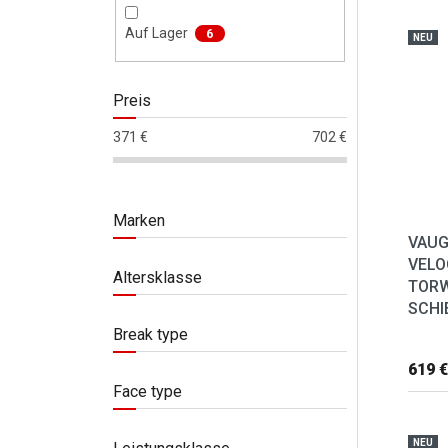
Liste
Auf Lager
6
NEU
Preis
371
€
702
€
Marken
VAU
VELO
Altersklasse
TOR
SCHIE
Break type
619 €
Face type
NEU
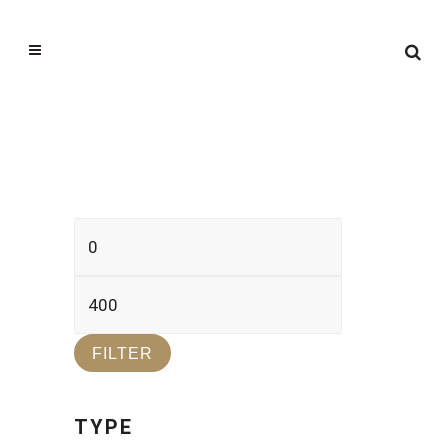
Min.
Max.
prijs
prijs
FILTER
TYPE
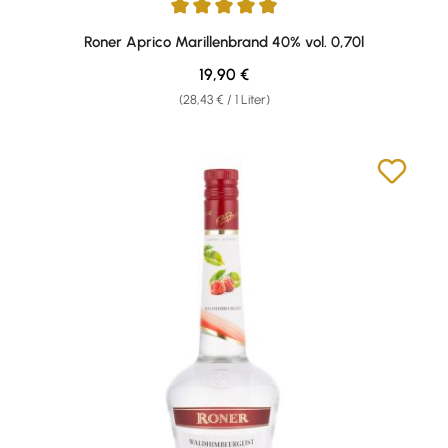
Durchschnittliche Bewertung von 4.95 von 5 Sternen
Roner Aprico Marillenbrand 40% vol. 0,70l
Regulärer Preis:
19,90 €
(28,43 € / 1 Liter)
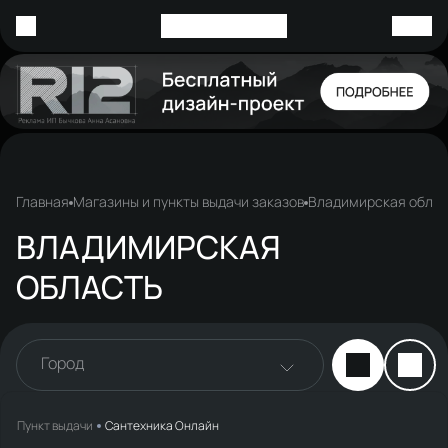
Главная
Магазины и пункты выдачи заказов
Владимирская облас
ВЛАДИМИРСКАЯ
ОБЛАСТЬ
Город
Пункт выдачи
Сантехника Онлайн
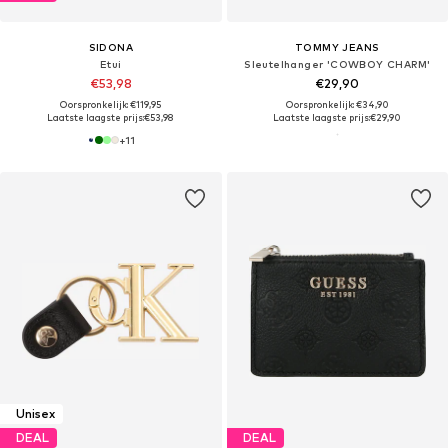
SIDONA
TOMMY JEANS
Etui
Sleutelhanger 'COWBOY CHARM'
€53,98
€29,90
Oorspronkelijk: €119,95
Oorspronkelijk: €34,90
Laatste laagste prijs:
€53,98
Laatste laagste prijs:
€29,90
+
11
Unisex
DEAL
DEAL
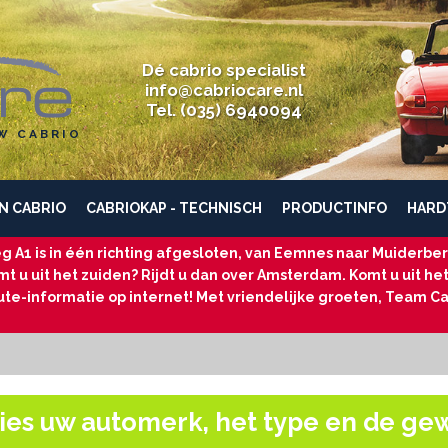
Dé cabrio specialist
info@cabriocare.nl
Tel. (035) 6940094
W CABRIO
N CABRIO
CABRIOKAP - TECHNISCH
PRODUCTINFO
HARD
g A1 is in één richting afgesloten, van Eemnes naar Muiderberg
t u uit het zuiden? Rijdt u dan over Amsterdam. Komt u uit he
ute-informatie op internet! Met vriendelijke groeten, Team Ca
ies uw automerk, het type en de ge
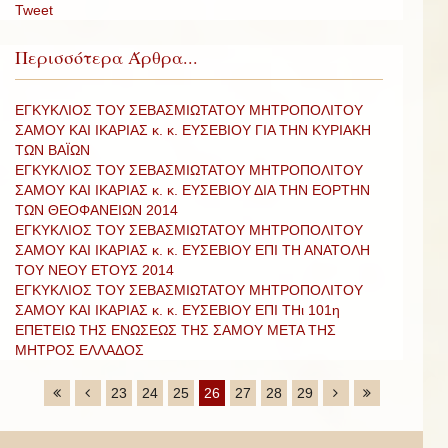
Tweet
Περισσότερα Άρθρα...
ΕΓΚΥΚΛΙΟΣ ΤΟΥ ΣΕΒΑΣΜΙΩΤΑΤΟΥ ΜΗΤΡΟΠΟΛΙΤΟΥ
ΣΑΜΟΥ ΚΑΙ ΙΚΑΡΙΑΣ κ. κ. ΕΥΣΕΒΙΟΥ ΓΙΑ ΤΗΝ ΚΥΡΙΑΚΗ
ΤΩΝ ΒΑΪΩΝ
ΕΓΚΥΚΛΙΟΣ ΤΟΥ ΣΕΒΑΣΜΙΩΤΑΤΟΥ ΜΗΤΡΟΠΟΛΙΤΟΥ
ΣΑΜΟΥ ΚΑΙ ΙΚΑΡΙΑΣ κ. κ. ΕΥΣΕΒΙΟΥ ΔΙΑ ΤΗΝ ΕΟΡΤΗΝ
ΤΩΝ ΘΕΟΦΑΝΕΙΩΝ 2014
ΕΓΚΥΚΛΙΟΣ ΤΟΥ ΣΕΒΑΣΜΙΩΤΑΤΟΥ ΜΗΤΡΟΠΟΛΙΤΟΥ
ΣΑΜΟΥ ΚΑΙ ΙΚΑΡΙΑΣ κ. κ. ΕΥΣΕΒΙΟΥ ΕΠΙ ΤΗ ΑΝΑΤΟΛΗ
ΤΟΥ ΝΕΟΥ ΕΤΟΥΣ 2014
ΕΓΚΥΚΛΙΟΣ ΤΟΥ ΣΕΒΑΣΜΙΩΤΑΤΟΥ ΜΗΤΡΟΠΟΛΙΤΟΥ
ΣΑΜΟΥ ΚΑΙ ΙΚΑΡΙΑΣ κ. κ. ΕΥΣΕΒΙΟΥ ΕΠΙ ΤΗι 101η
ΕΠΕΤΕΙΩ ΤΗΣ ΕΝΩΣΕΩΣ ΤΗΣ ΣΑΜΟΥ ΜΕΤΑ ΤΗΣ
ΜΗΤΡΟΣ ΕΛΛΑΔΟΣ
23
24
25
26
27
28
29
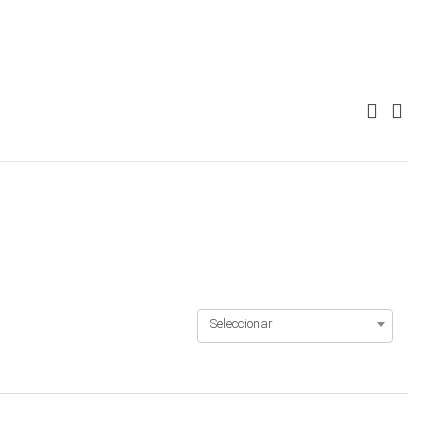
Seleccionar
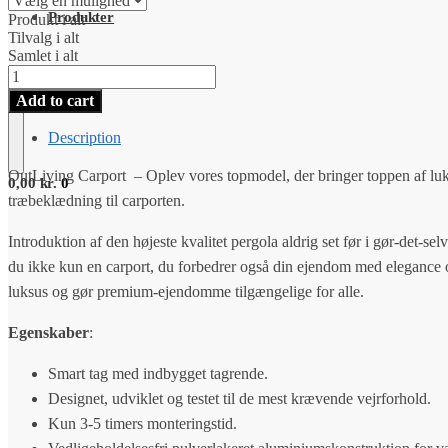
Produkter
Produkt i alt
Tilvalg i alt
Samlet i alt
Carport
dobbelt
Add to cart
quantity
Description
OutLiving Carport – Oplev vores topmodel, der bringer toppen af luk
0,00
kr.
0
træbeklædning til carporten.
Introduktion af den højeste kvalitet pergola aldrig set før i gør-det-s
du ikke kun en carport, du forbedrer også din ejendom med elegance og 
luksus og gør premium-ejendomme tilgængelige for alle.
Egenskaber
:
Smart tag med indbygget tagrende.
Designet, udviklet og testet til de mest krævende vejrforhold.
Kun 3-5 timers monteringstid.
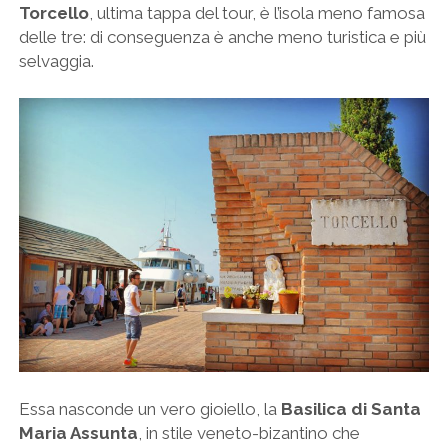
Torcello
, ultima tappa del tour, è l’isola meno famosa
delle tre: di conseguenza è anche meno turistica e più
selvaggia.
Essa nasconde un vero gioiello, la
Basilica di Santa
Maria Assunta
, in stile veneto-bizantino che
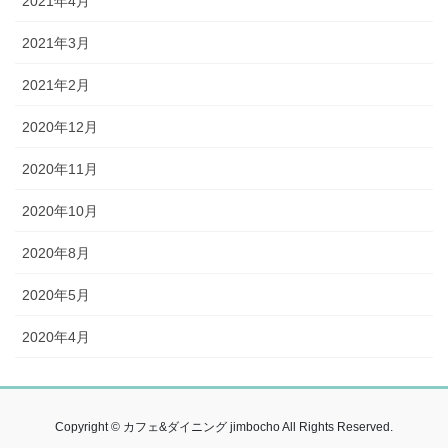
2021年4月
2021年3月
2021年2月
2020年12月
2020年11月
2020年10月
2020年8月
2020年5月
2020年4月
Copyright © カフェ&ダイニング jimbocho All Rights Reserved.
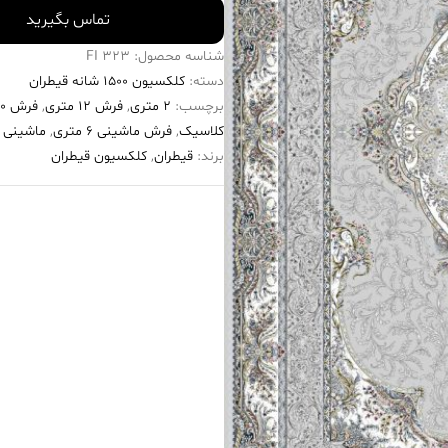
تماس بگیرید
شناسه محصول:
323 FI
دسته:
کلکسیون ۱۵۰۰ شانه قیطران
برچسب:
2 متری
,
فرش 12 متری
,
فرش ۱۵۰۰ شانه
کلاسیک
,
فرش ماشینی 6 متری
,
ماشینی 2 متری
برند:
قیطران
,
کلکسیون قیطران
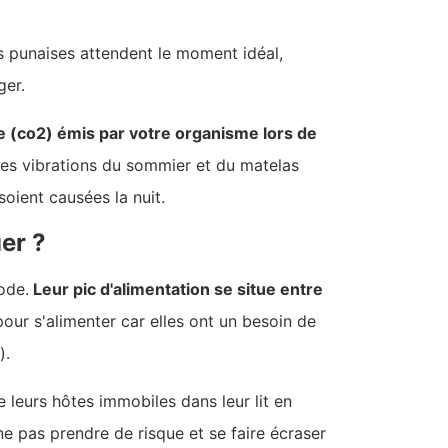
es punaises attendent le moment idéal,
ger.
ne (co2) émis par votre organisme lors de
tites vibrations du sommier et du matelas
soient causées la nuit.
uer ?
ode.
Leur pic d'alimentation se situe entre
pour s'alimenter car elles ont un besoin de
).
 leurs hôtes immobiles dans leur lit en
e pas prendre de risque et se faire écraser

Work required. Locate every line in the listing above that contains the word "выдачи", matching case exactly, and copy each such line in full.

Solved exercise.
Магазины и пункты выдачи заказов
Пункт выдачи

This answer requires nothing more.